Hyperthermia in the temperature range from 40 to 45°C is cytotoxic to melanoma cells. In addition, cell killing by radiation therapy is enhanced with the use of heat. In one randomized trial, patients received hyperthermia with radiation or radiation alone for metastatic or recurrent melanoma. Three fractions of 8 or 9 Gy were delivered in an 8-day period with hyperthermia (43°C for 60 minutes). At 2 years, tumor control rates were 48% in the hyperthermia group compared with 28% in the radiation alone group ( P = .008). In another randomized trial, including patients with melanoma as well as other tumor types, the benefit of adding hyperthermia was only noted in lesions of less than 3 cm, and the results were less conclusive. More recently a randomized trial with rigorous thermal dosimetry has been described. A variety of superficial tumors less than 3 cm in depth were included with melanoma, the latter representing around 10% of the patients. Tumors were irradiated and patients were randomized to hyperthermia only if their lesions were deemed appropriate to receive hyperthermia. Local control at death or last follow-up was observed in 48% of the heated tumors versus 25% of the tumors not receiving heat ( P = .02). This trial was encouraging because it showed that thermal dose could be prospectively prescribed, delivered, and correlated with outcome. However, at present, radiation therapy combined with hyperthermia is rarely used in clinical practice because of the limited availability of this technology and difficulties in controlling temperature at the treatment site.

Radiotherapy Dose and Fractionation

There are 2 distinct philosophies regarding dose and fractionation in the treatment of melanoma. Some centers have reported excellent disease control with hypofractionated radiotherapy (dose per fraction >2 Gy per treatment per day, typically, 30 Gy in 5 fractions in the adjuvant setting). The rationale for this approach includes the ability to complete the treatment course quickly (generally <3 weeks) and in vitro and in vivo data suggesting an advantage of high dose per fraction radiation in radioresistant melanoma cells. Those who prescribe standard fractionation in the adjuvant setting (2 Gy per day) are not convinced there is a difference in efficacy between the 2 treatment schemes, and cite the ability to increase the total dose to 60 Gy or more and the reduced risk of late side effects.
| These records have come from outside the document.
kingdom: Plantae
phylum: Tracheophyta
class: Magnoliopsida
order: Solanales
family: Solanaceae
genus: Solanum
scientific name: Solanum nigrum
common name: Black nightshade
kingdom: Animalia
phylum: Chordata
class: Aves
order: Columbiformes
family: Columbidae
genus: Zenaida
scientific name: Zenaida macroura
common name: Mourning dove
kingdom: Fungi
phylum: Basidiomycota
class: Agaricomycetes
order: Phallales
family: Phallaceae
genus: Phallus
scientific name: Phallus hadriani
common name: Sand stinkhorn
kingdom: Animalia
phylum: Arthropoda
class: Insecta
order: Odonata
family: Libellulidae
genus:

The only prospective comparison of fractionation was reported by the Radiation Therapy Oncology Group in the palliative setting. This trial, with a primary endpoint of response in the treated site, randomized 137 patients with measureable metastatic melanoma to 4 fractions at 8 Gy once weekly for 21 days versus 20 fractions at 2.5 Gy, 5 days a week. Response rates were nearly identical in the 2 arms (complete response rates of 24% vs 23% and partial response rates of 36% vs 34%). Survival was not reported. Grade 3 late skin morbidity was defined as marked atrophy or gross telangiectasia, and grade 4 consisted of ulceration. Three grade 4 toxicities and 3 grade 3 toxicities were noted in the 4 times 8 Gy arm compared with only 4 grade 3 toxicities in the 20 times 2.5 Gy arm. With short follow-up and with both arms receiving nonstandard treatment schemes, toxicity data from this trial are difficult to interpret. For palliation in the metastatic setting, 30 to 36 Gy at 3 Gy per fraction is usually given, as discussed later.

When using hypofractionation, it is critically important that hot spots are kept to a minimum and that the spinal cord, brain, and bowel maximum dose are kept to less than 24 Gy total. In addition, using electrons when possible may be prudent to limit the radiotherapy dose at depth and thus decrease the probability of treatment complications. Although each case is individualized, in the adjuvant setting we prefer conventionally fractionated therapy at 2 Gy per fraction, delivering a total dose between 54 Gy and 66 Gy depending on the anatomic site. We are especially wary of treating large volumes of normal tissue with large dose per fraction radiation.